There’s an article doing the rounds of social media at the moment about parents skiving off work and leaving their childfree colleagues to pick up the slack. I paraphrase, but you get the gist.

A few of my friends have shared this piece of what feels like parent-bashing propaganda. But the assertions seem to me to be flimsy at best.

Parents are at a disadvantage when it comes to workplace slacking. Generally, we are slacking for a specific, child-related purpose. We have to leave to pick someone up, watch someone do something or tend to someone who is ill.

All of these are very hard to conceal. You notice when a parent is out of the office looking after their child, or has a set time to leave.

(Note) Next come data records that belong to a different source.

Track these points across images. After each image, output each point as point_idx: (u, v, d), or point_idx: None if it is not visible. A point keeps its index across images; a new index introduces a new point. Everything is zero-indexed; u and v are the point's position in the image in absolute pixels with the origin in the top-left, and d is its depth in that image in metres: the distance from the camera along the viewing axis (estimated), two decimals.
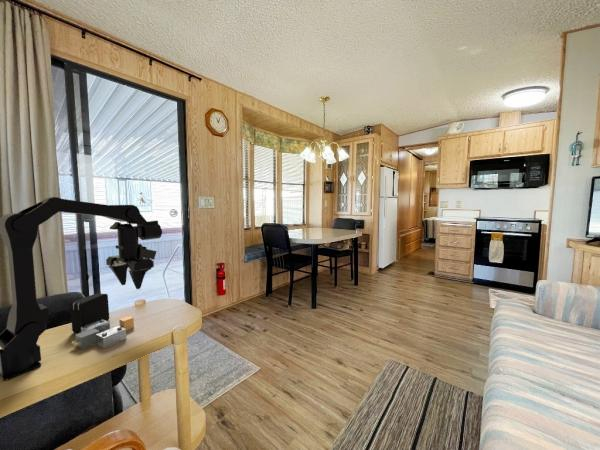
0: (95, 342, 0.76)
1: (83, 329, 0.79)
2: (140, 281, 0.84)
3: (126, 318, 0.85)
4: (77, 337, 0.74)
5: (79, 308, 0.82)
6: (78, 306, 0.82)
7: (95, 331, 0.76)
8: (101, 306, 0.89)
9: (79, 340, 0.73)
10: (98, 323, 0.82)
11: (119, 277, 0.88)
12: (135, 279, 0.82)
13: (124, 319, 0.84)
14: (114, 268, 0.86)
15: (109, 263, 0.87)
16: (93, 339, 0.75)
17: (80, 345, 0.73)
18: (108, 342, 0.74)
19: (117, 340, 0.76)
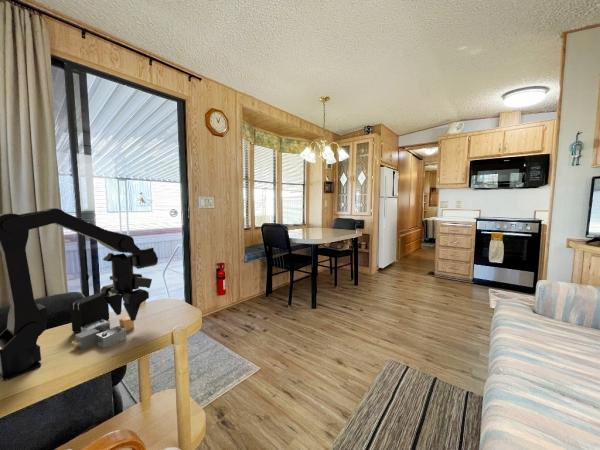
0: (95, 342, 0.76)
1: (83, 329, 0.79)
2: (135, 313, 0.82)
3: (126, 318, 0.85)
4: (77, 337, 0.74)
5: (79, 308, 0.82)
6: (78, 306, 0.82)
7: (95, 331, 0.76)
8: (101, 306, 0.89)
9: (79, 340, 0.73)
10: (98, 323, 0.82)
11: (114, 307, 0.86)
12: (130, 311, 0.80)
13: (124, 319, 0.84)
14: (109, 298, 0.85)
15: (103, 293, 0.85)
16: (93, 339, 0.75)
17: (80, 345, 0.73)
18: (108, 342, 0.74)
19: (117, 340, 0.76)
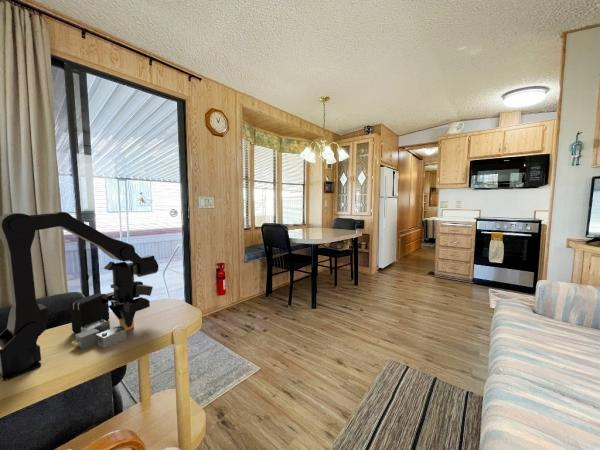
0: (95, 342, 0.76)
1: (83, 329, 0.79)
2: (131, 319, 0.84)
3: None
4: (77, 337, 0.74)
5: (79, 308, 0.82)
6: (78, 306, 0.82)
7: (95, 331, 0.76)
8: (101, 306, 0.89)
9: (79, 340, 0.73)
10: (98, 323, 0.82)
11: (119, 317, 0.85)
12: (126, 318, 0.82)
13: None
14: (114, 308, 0.83)
15: (104, 301, 0.85)
16: (93, 339, 0.75)
17: (80, 345, 0.73)
18: (108, 342, 0.74)
19: (117, 340, 0.76)
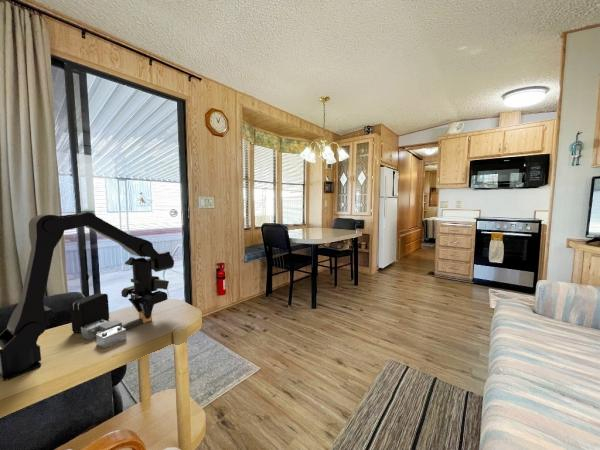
0: None
1: (83, 329, 0.79)
2: (150, 311, 0.89)
3: None
4: (102, 328, 0.79)
5: (79, 308, 0.82)
6: (78, 306, 0.82)
7: (118, 322, 0.82)
8: (101, 306, 0.89)
9: None
10: (98, 323, 0.82)
11: (139, 309, 0.90)
12: (145, 310, 0.88)
13: None
14: (134, 301, 0.89)
15: (124, 295, 0.90)
16: None
17: None
18: (108, 342, 0.74)
19: (117, 340, 0.76)
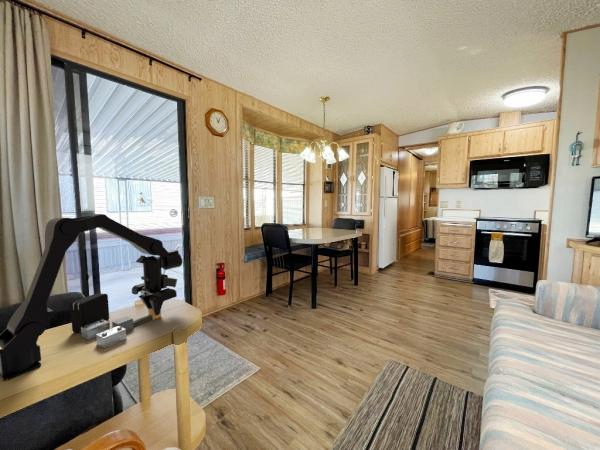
0: (129, 328, 0.84)
1: (83, 329, 0.79)
2: (159, 308, 0.92)
3: None
4: (114, 323, 0.82)
5: (79, 308, 0.82)
6: (78, 306, 0.82)
7: (129, 318, 0.85)
8: (101, 306, 0.89)
9: (116, 326, 0.82)
10: (98, 323, 0.82)
11: (148, 306, 0.93)
12: (155, 307, 0.91)
13: (152, 309, 0.92)
14: (144, 298, 0.92)
15: (135, 292, 0.93)
16: (128, 325, 0.84)
17: None
18: (108, 342, 0.74)
19: (117, 340, 0.76)
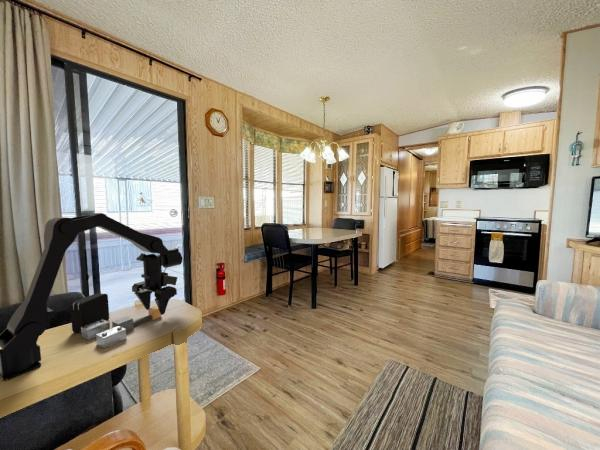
0: (129, 328, 0.84)
1: (83, 329, 0.79)
2: (164, 307, 0.91)
3: (154, 308, 0.93)
4: (114, 323, 0.82)
5: (79, 308, 0.82)
6: (78, 306, 0.82)
7: (129, 318, 0.85)
8: (101, 306, 0.89)
9: (116, 326, 0.82)
10: (98, 323, 0.82)
11: (144, 303, 0.94)
12: (160, 306, 0.89)
13: (152, 309, 0.92)
14: (139, 295, 0.93)
15: (135, 290, 0.93)
16: (128, 325, 0.84)
17: None
18: (108, 342, 0.74)
19: (117, 340, 0.76)
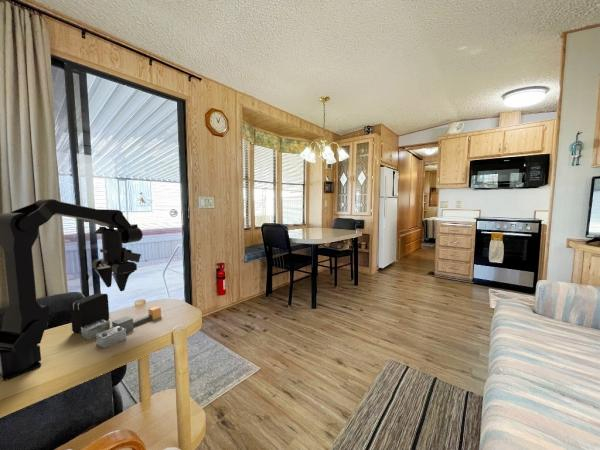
0: (129, 328, 0.84)
1: (83, 329, 0.79)
2: (124, 283, 0.87)
3: (154, 308, 0.93)
4: (114, 323, 0.82)
5: (79, 308, 0.82)
6: (78, 306, 0.82)
7: (129, 318, 0.85)
8: (101, 306, 0.89)
9: (116, 326, 0.82)
10: (98, 323, 0.82)
11: (104, 279, 0.91)
12: (118, 282, 0.85)
13: (152, 309, 0.92)
14: (99, 271, 0.90)
15: (94, 266, 0.90)
16: (128, 325, 0.84)
17: None
18: (108, 342, 0.74)
19: (117, 340, 0.76)
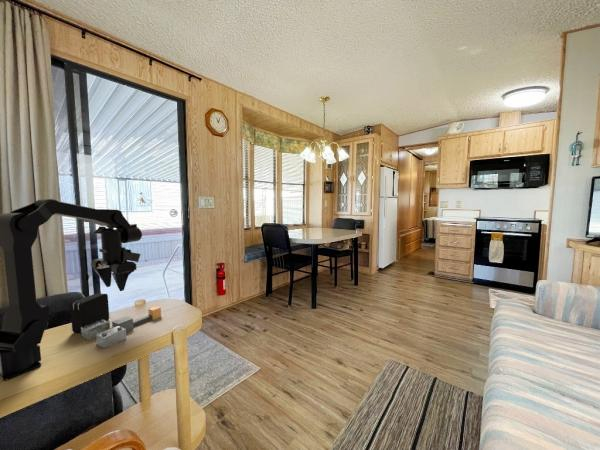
0: (129, 328, 0.84)
1: (83, 329, 0.79)
2: (123, 283, 0.87)
3: (154, 308, 0.93)
4: (114, 323, 0.82)
5: (79, 308, 0.82)
6: (78, 306, 0.82)
7: (129, 318, 0.85)
8: (101, 306, 0.89)
9: (116, 326, 0.82)
10: (98, 323, 0.82)
11: (104, 279, 0.91)
12: (118, 281, 0.85)
13: (152, 309, 0.92)
14: (99, 271, 0.90)
15: (94, 266, 0.90)
16: (128, 325, 0.84)
17: None
18: (108, 342, 0.74)
19: (117, 340, 0.76)
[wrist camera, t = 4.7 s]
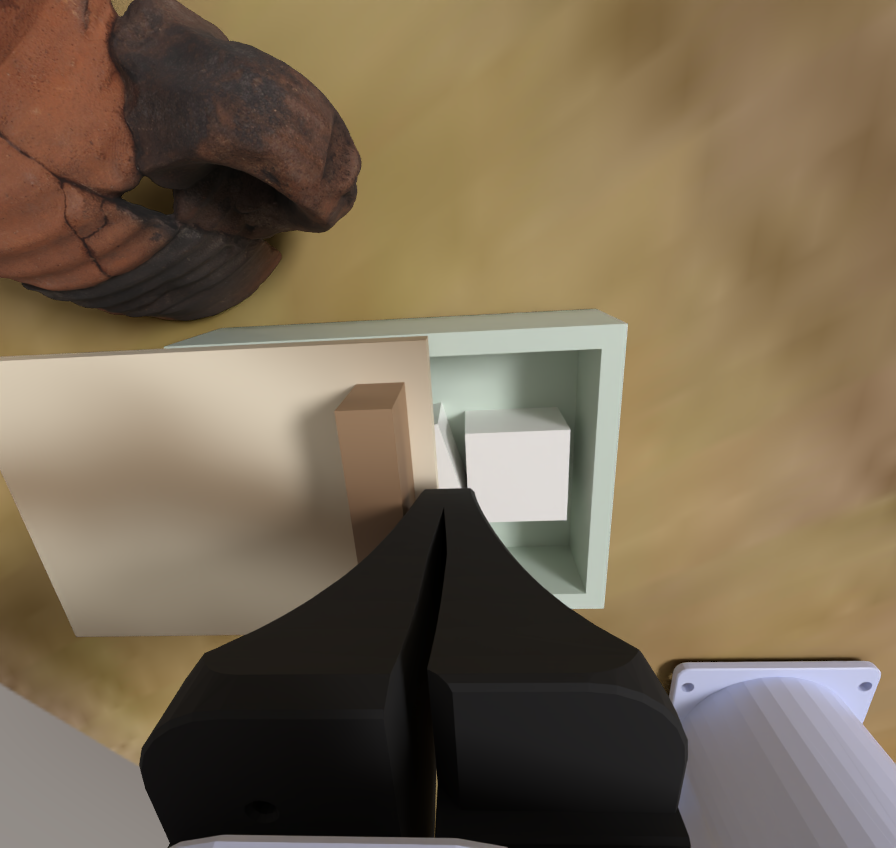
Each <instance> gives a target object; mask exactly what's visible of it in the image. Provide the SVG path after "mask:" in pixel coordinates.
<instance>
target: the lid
mask: <svg viewBox="0 0 896 848" xmlns="http://www.w3.org/2000/svg"><path fill="white" fill-rule="evenodd" d="M0 471H1V473H2V475H3V477H4V479H5V482H6V484H7V486H8V488H9V490H10V493H11V495H12V497H13V499H14V501H15V504H16V506H17V508H18V510H19V512H20V514H21V517H22V519H23V521H24V523H25V525H26V528H27V530H28V532H29V534H30V536H31V539H32V541H33V543H34V545H35V547H36V550H37V552H38V554H39V556H40V558H41V561H42V563H43V565H44V567H45V569H46V572H47V574H48V576H49V578H50V580H51V583H52V585H53V587H54V589H55V591H56V594H57V596H58V598H59V600H60V602H61V605H62V607H63V609H64V611H65V613H66V615H67V618H68V620H69V622H70V624H71V626H72V629H73V631H74V633H75V635H76V637H104V636H188V635H246V634H248V633H250V632H253V631H255V630H257V629H259V628H261V627H263V626H265V625H266V624H268V623H270V622H272V621H274V620H276V619H278V618H279V617H281V616H283V615H285V614H287V613H288V612H290V611H292V610H294V609H295V608H297V607H299V606H300V605H302V604H304V603H305V602H307V601H308V600H310V599H311V598H313V597H314V596H316V595H317V594H319V593H320V592H322V591H323V590H324V589H326V588H327V587H329V586H330V585H332V584H333V583H335V582H336V581H337V580H339V579H340V578H342V577H343V576H344V575H345V574H347V573H348V572H349V571H350V570H352V569H353V568H354V567H355V566H356V565H358V564H359V563H360V562H361V561H362V560H363V559H364V558H365V557H367V556H368V555H369V554H370V553H371V552H372V551H373V550H374V549H375V548H376V547H377V546H378V544H379V543H380V542H381V541H382V540H383V539H384V538H385V537H386V536H387V535H388V534H389V533H390V532H391V531H392V529H393V528H394V527H395V526H396V525H397V524H398V522H399V521H400V520H401V519H402V518H403V516H404V515H405V514H406V513H407V511H408V510H409V509H410V507H411V506H412V505H413V503H414V502H415V501H416V499H417V498H418V497H419V495H420V494H421V493H422V492H423V491H424V490H425V489H439V483H438V469H437V455H436V441H435V427H434V413H433V399H432V385H431V371H430V358H429V344H428V336H411V337H391V338H371V339H351V340H330V341H310V342H290V343H270V344H249V345H229V346H209V347H189V348H169V349H148V350H128V351H108V352H88V353H67V354H47V355H27V356H7V357H0Z"/></svg>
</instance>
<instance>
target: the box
mask: <svg viewBox="0 0 896 848" xmlns="http://www.w3.org/2000/svg"><path fill="white" fill-rule="evenodd" d="M627 329H628V323H625V322H623V321H621V320H619V319H617V318H615V317H613V316H610V315H608V314H606V313H604V312H602V311H600V310H598V309H582V310H563V311H543V312H524V313H505V314H485V315H466V316H447V317H427V318H408V319H389V320H369V321H350V322H331V323H311V324H292V325H273V326H253V327H234V328H220V329H217V330H214V331H211V332H208V333H205V334H202V335H199V336H196V337H193V338H189V339H186V340H183V341H180V342H177V343H174V344H171V345H168V346H165V347H164V348H165V349H169V348H189V347H209V346H229V345H249V344H270V343H290V342H310V341H330V340H351V339H371V338H391V337H411V336H428V344H429V358H430V371H431V385H432V399H433V404H436V403H440V402H442V405H443V408H444V411H445V413H446V416H447V419H448V422H449V425H450V428H451V431H452V434H453V437H454V439H455V442H456V445H457V448H458V451H459V454H460V457H461V460H462V462H463V465H464V468H465V471H466V474H467V466H466V445H465V411H471V410H495V409H519V408H542V407H558V409H559V410H560V412H561V414H562V416H563V417H564V419H565V421H566V423H567V424H568V426H569V428H570V454H569V478H568V503H567V520H554V521H518V522H489V524H490V525H491V527H492V528H493V530H494V531H495V533H496V534H497V536H498V537H499V539H500V540H501V541H502V543H503V544H504V545H505V547H506V548H507V549H508V550H509V552H510V553H511V554H512V555H513V556H514V558H515V559H516V560H517V561H518V562H519V563H520V564H521V566H522V567H523V568H524V569H525V570H526V571H527V572H528V573H529V574H530V575H531V576H532V577H533V578H534V579H535V580H536V581H537V582H538V583H540V584H541V585H542V586H543V587H544V588H545V589H546V590H548V591H549V592H550V593H551V594H552V595H554V596H555V597H556V598H557V599H559V600H560V601H561V602H562V603H564V604H565V605H566V606H568V607H569V608H570V609H597V608H604V601H605V589H606V578H607V566H608V554H609V542H610V530H611V518H612V506H613V495H614V483H615V471H616V459H617V447H618V435H619V424H620V412H621V400H622V388H623V376H624V364H625V352H626V341H627Z"/></svg>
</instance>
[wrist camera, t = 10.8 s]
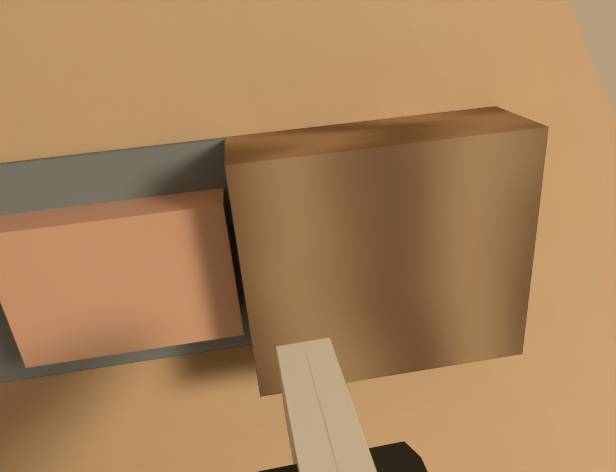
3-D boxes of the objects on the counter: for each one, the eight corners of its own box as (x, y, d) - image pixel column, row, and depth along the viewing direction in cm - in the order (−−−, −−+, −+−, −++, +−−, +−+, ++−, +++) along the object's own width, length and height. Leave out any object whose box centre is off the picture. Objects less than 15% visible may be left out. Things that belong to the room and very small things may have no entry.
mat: (-21, 382, 24) (-23, 386, 24) (-112, 176, 20) (-116, 178, 19) (260, 339, 25) (260, 343, 25) (230, 136, 21) (230, 138, 21)
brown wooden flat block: (255, 340, 25) (260, 396, 22) (225, 137, 21) (224, 165, 17) (481, 305, 26) (522, 354, 23) (495, 106, 22) (548, 127, 18)
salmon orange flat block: (41, 339, 23) (26, 367, 21) (-4, 215, 21) (-26, 236, 19) (242, 309, 24) (244, 334, 22) (223, 187, 21) (223, 204, 20)
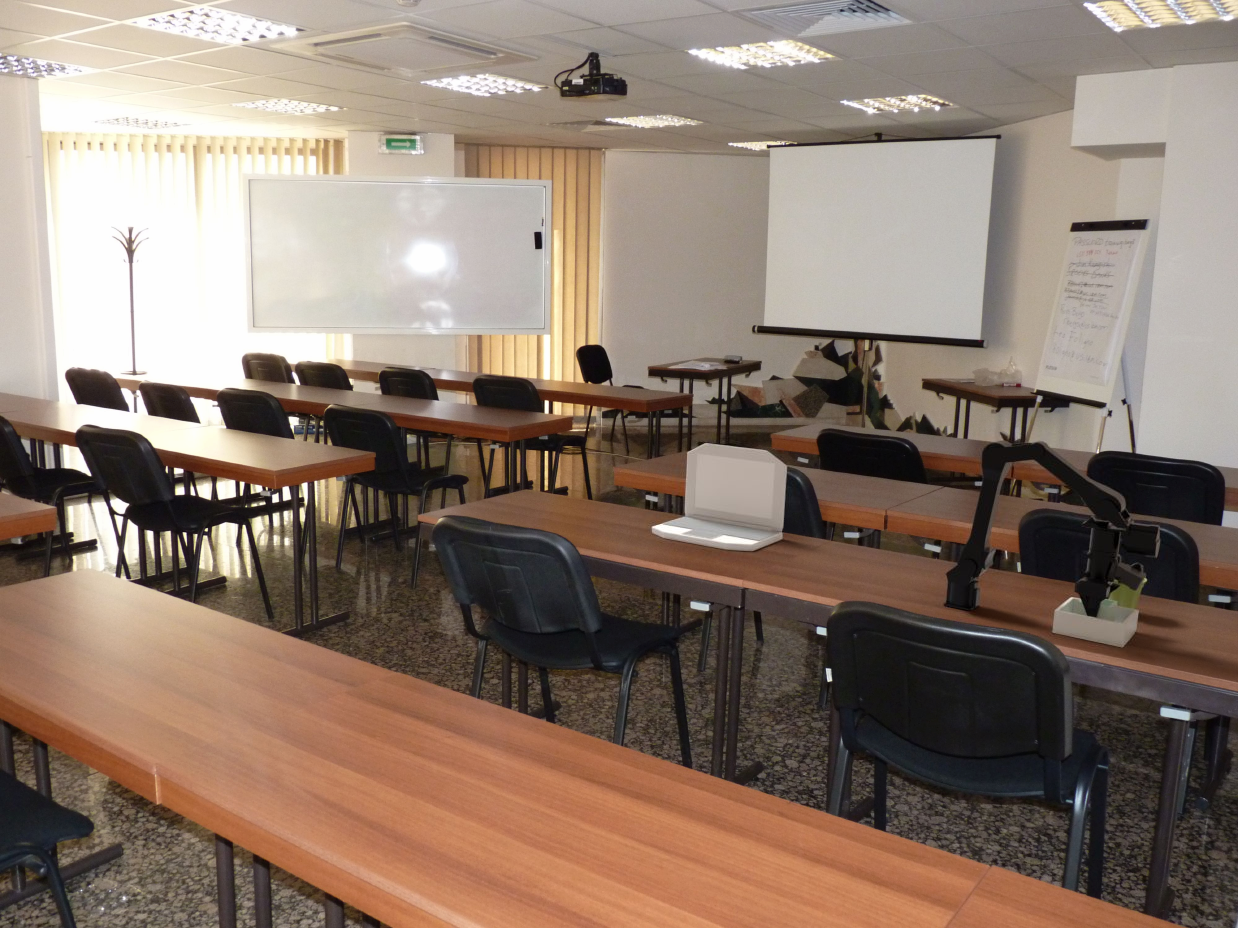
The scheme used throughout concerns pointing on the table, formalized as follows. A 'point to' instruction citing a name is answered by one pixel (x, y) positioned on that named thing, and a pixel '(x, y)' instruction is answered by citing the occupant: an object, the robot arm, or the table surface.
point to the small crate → (1102, 609)
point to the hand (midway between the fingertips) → (1095, 618)
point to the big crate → (1095, 624)
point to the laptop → (730, 499)
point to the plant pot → (1126, 595)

They might even have had to have these conversations with their employer when they were first hired.

Compare that to the slacking of non-parents. I have worked with countless people who have arrived at work half-asleep, sometimes not even in their work clothes. They have a coffee at their desk, maybe get through a bowl of cereal, and quietly surf Facebook in that mid-afternoon time when motivation wanes.  I’ve worked with younger guys who have openly complained about being sub-par because of a hangover, and one who even tried to tempt young women in the office down to a couch on an abandoned floor of the building for regular “breaks”.

But then, because they are still at their desks at 5pm when the parent workers are having to get ready to leave, they feel virtuous about the long hours they are putting in – even if they are catching up on work they could have been doing during the day.

I know of one woman whose (predominantly male) colleagues rolled their eyes at her having to leave at 4pm each day – after starting at 8am. They all made it known that they stuck around until at least 5pm. But one day when she had to work late she discovered that between 4pm and 5pm they were not all diligently working but instead had their jackets on the back of their chairs, talking about sport.

I don’t know if you have tried it, but there is no incentive to get work done that is quite as effective as knowing you only have a limited number of hours until you’re back into child-wrangling. I would suggest there are few people more productive than a working mother who knows that anything she does not get done in the office is going to have to be done with small people around – or she’ll have to work until late, after they have gone to bed.

If I am going to listen to you talk about your big nights out, or cover you when you go on holiday or sit through meetings where we talk about literally nothing while I watch my to-do list get bigger by the minute, you can keep your complaints to yourself if sometimes I am not in the office at the time you would expect.

Quite apart from all this, there’s the social good of flexible working and understanding colleagues and employers. If we want to close the gender pay gap and get more women into management positions, we need to be more understanding of people’s lives outside work. Too often caring is written off as something to be embarrassed about having to do, whether that’s care of someone who’s sick, a child or an elderly relative.

Making parents feel bad about balancing the juggle serves no purpose except to add to the burden of someone’s (already significant) mum guilt. Parents already worry constantly about who they are letting down when they are trying to be everything to everyone.  You can bet the people who haven’t been productive today because of one too many Coronas last night aren’t sitting around fretting about it.